The tiny flyers, as outlined in the study first published in the journal Advanced Materials in February, work by harnessing the power of temperature differentials between the upper and lower side. When a bright light like the Sun shines on one side, it heats up, circulating air through corrugated channels — hence “cardboard” — and providing thrust.
So far, the researchers managed to fly tiny payloads in the form of silicone rings, inside a low-pressure test chamber that simulates the Martian environment. The team is now working on miniaturizing chemical sensors that the tiny flyers could use to detect water on Mars.
“The air current through these micro-channels is caused by a classical phenomenon called ‘thermal creep,'” explained co-author Howard Hu in a statement, “which is a rarefied gas flow due to the temperature gradient along the channel wall.”

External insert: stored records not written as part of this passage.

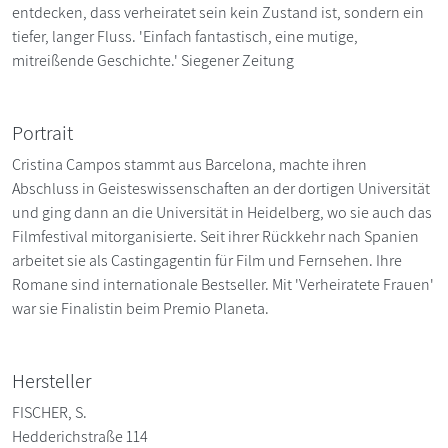
entdecken, dass verheiratet sein kein Zustand ist, sondern ein
tiefer, langer Fluss. 'Einfach fantastisch, eine mutige,
mitreißende Geschichte.' Siegener Zeitung
Portrait
Cristina Campos stammt aus Barcelona, machte ihren
Abschluss in Geisteswissenschaften an der dortigen Universität
und ging dann an die Universität in Heidelberg, wo sie auch das
Filmfestival mitorganisierte. Seit ihrer Rückkehr nach Spanien
arbeitet sie als Castingagentin für Film und Fernsehen. Ihre
Romane sind internationale Bestseller. Mit 'Verheiratete Frauen'
war sie Finalistin beim Premio Planeta.
Hersteller
FISCHER, S.
Hedderichstraße 114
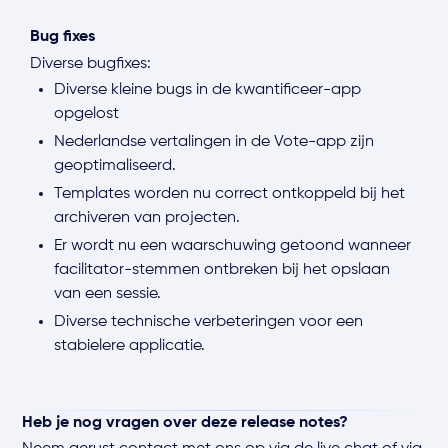
Bug fixes
Diverse bugfixes:
Diverse kleine bugs in de kwantificeer-app
opgelost
Nederlandse vertalingen in de Vote-app zijn
geoptimaliseerd.
Templates worden nu correct ontkoppeld bij het
archiveren van projecten.
Er wordt nu een waarschuwing getoond wanneer
facilitator-stemmen ontbreken bij het opslaan
van een sessie.
Diverse technische verbeteringen voor een
stabielere applicatie.
Heb je nog vragen over deze release notes?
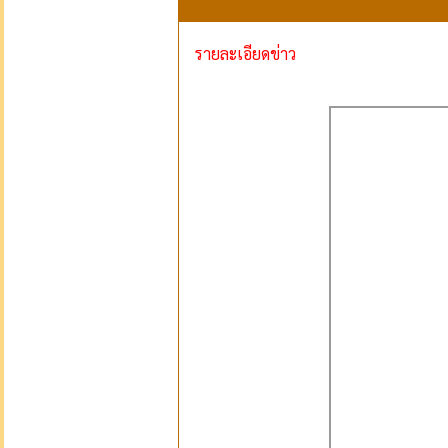
รายละเอียดข่าว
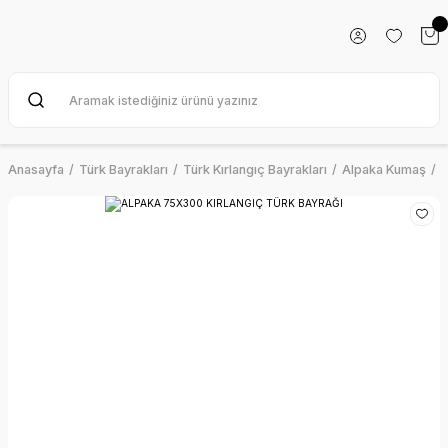
Anasayfa
Türk Bayrakları
Türk Kırlangıç Bayrakları
Alpaka Kumaş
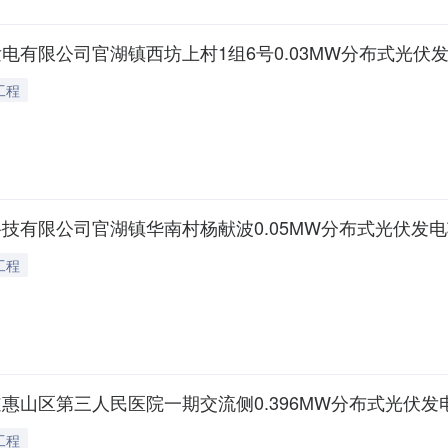
沛佳太阳能发电有限公司官湖镇西坊上村1组6号0.03MW分布式光伏
工程
嘉阖新能源科技有限公司官湖镇华南村杨献波0.05MW分布式光伏发
工程
投资玉祁街道惠山区第三人民医院一期交流侧0.396MW分布式光伏
工程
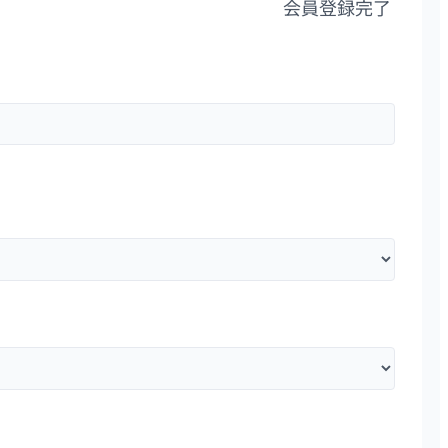
会員登録完了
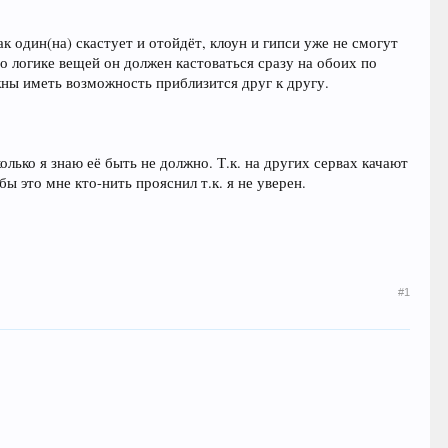
ак один(на) скастует и отойдёт, клоун и гипси уже не смогут
По логике вещей он должен кастоваться сразу на обоих по
лжны иметь возможность приблизится друг к другу.
колько я знаю её быть не должно. Т.к. на других сервах качают
ы это мне кто-нить прояснил т.к. я не уверен.
#1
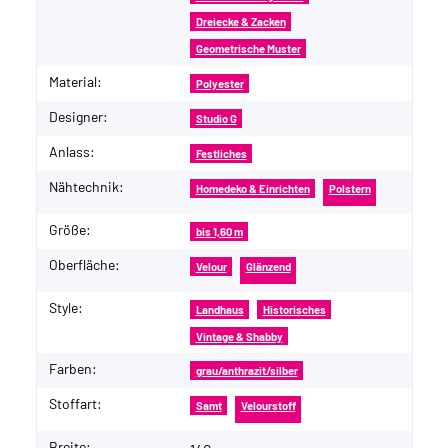
Dreiecke & Zacken
Geometrische Muster
Material:
Polyester
Designer:
Studio G
Anlass:
Festliches
Nähtechnik:
Homedeko & Einrichten
Polstern
Größe:
bis 1,60 m
Oberfläche:
Velour
Glänzend
Style:
Landhaus
Historisches
Vintage & Shabby
Farben:
grau/anthrazit/silber
Stoffart:
Samt
Velourstoff
Breite:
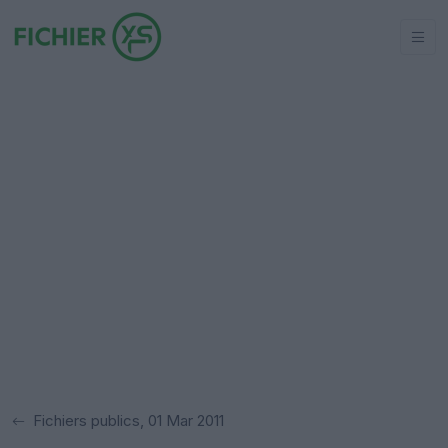
Fichiers publics, 01 Mar 2011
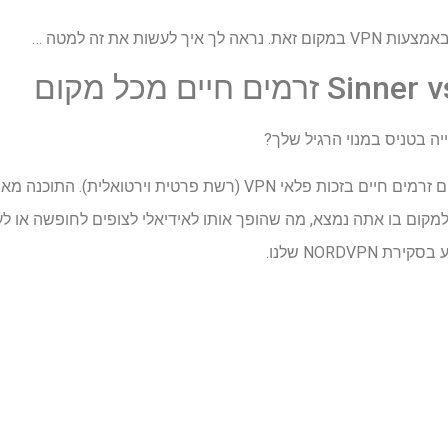
 לעשות את זה למטה …
ה בטניס במנוי הרגיל שלך?
אתה עדיין יכול לצפות בנו פותחים זרמים חיים בזכות פלאי VPN (רשת 
קום בו אתה נמצא, מה שהופך אותו לאידיאלי לצופים לחופשה או לעס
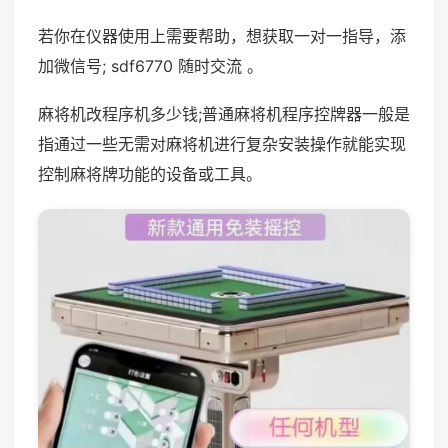
若你在仪器使用上需要帮助，想获取一对一指导，添
加微信号; sdf6770 随时交流 。
麻将机改程序机多少钱;普通麻将机程序控牌器一般是
指通过一些无需对麻将机进行复杂安装操作就能实现
控制麻将牌功能的设备或工具。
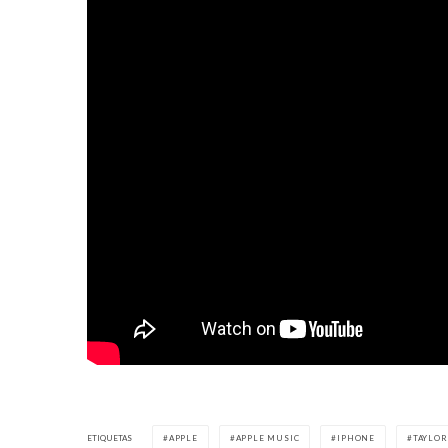
ETIQUETAS
APPLE
APPLE MUSIC
IPHONE
TAYLOR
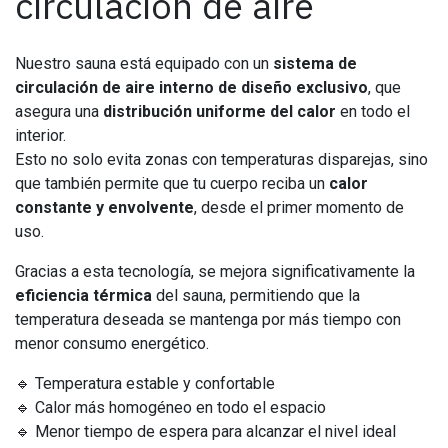
circulación de aire
Nuestro sauna está equipado con un
sistema de
circulación de aire interno de diseño exclusivo
, que
asegura una
distribución uniforme del calor
en todo el
interior.
Esto no solo evita zonas con temperaturas disparejas, sino
que también permite que tu cuerpo reciba un
calor
constante y envolvente
, desde el primer momento de
uso.
Gracias a esta tecnología, se mejora significativamente la
eficiencia térmica
del sauna, permitiendo que la
temperatura deseada se mantenga por más tiempo con
menor consumo energético.
🔹 Temperatura estable y confortable
🔹 Calor más homogéneo en todo el espacio
🔹 Menor tiempo de espera para alcanzar el nivel ideal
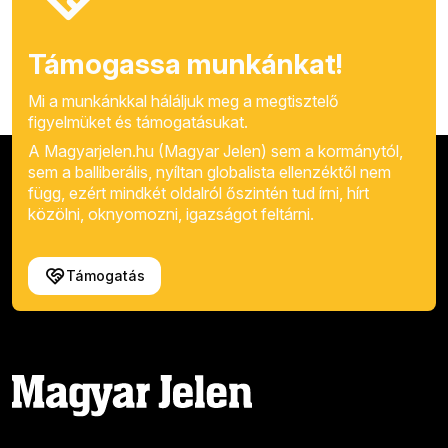
Támogassa munkánkat!
Mi a munkánkkal háláljuk meg a megtisztelő
figyelmüket és támogatásukat.
A Magyarjelen.hu (Magyar Jelen) sem a kormánytól,
sem a balliberális, nyíltan globalista ellenzéktől nem
függ, ezért mindkét oldalról őszintén tud írni, hírt
közölni, oknyomozni, igazságot feltárni.
Támogatás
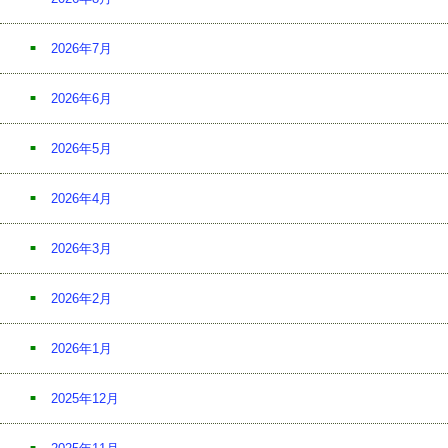
2026年7月
2026年6月
2026年5月
2026年4月
2026年3月
2026年2月
2026年1月
2025年12月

Nanocardboard > Helicopter
“The Mars Helicopter is very exciting, but it’s still a single, complicated machine,” said lead researcher Igor Bargatin, assistant professor in the Department of Mechanical Engineering and Applied Mechanics, in the statement.
“If anything goes wrong, your experiment is over, since there’s no way of fixing it,” Bargatin added. “We’re proposing an entirely different approach that doesn’t put all of your eggs in one basket.”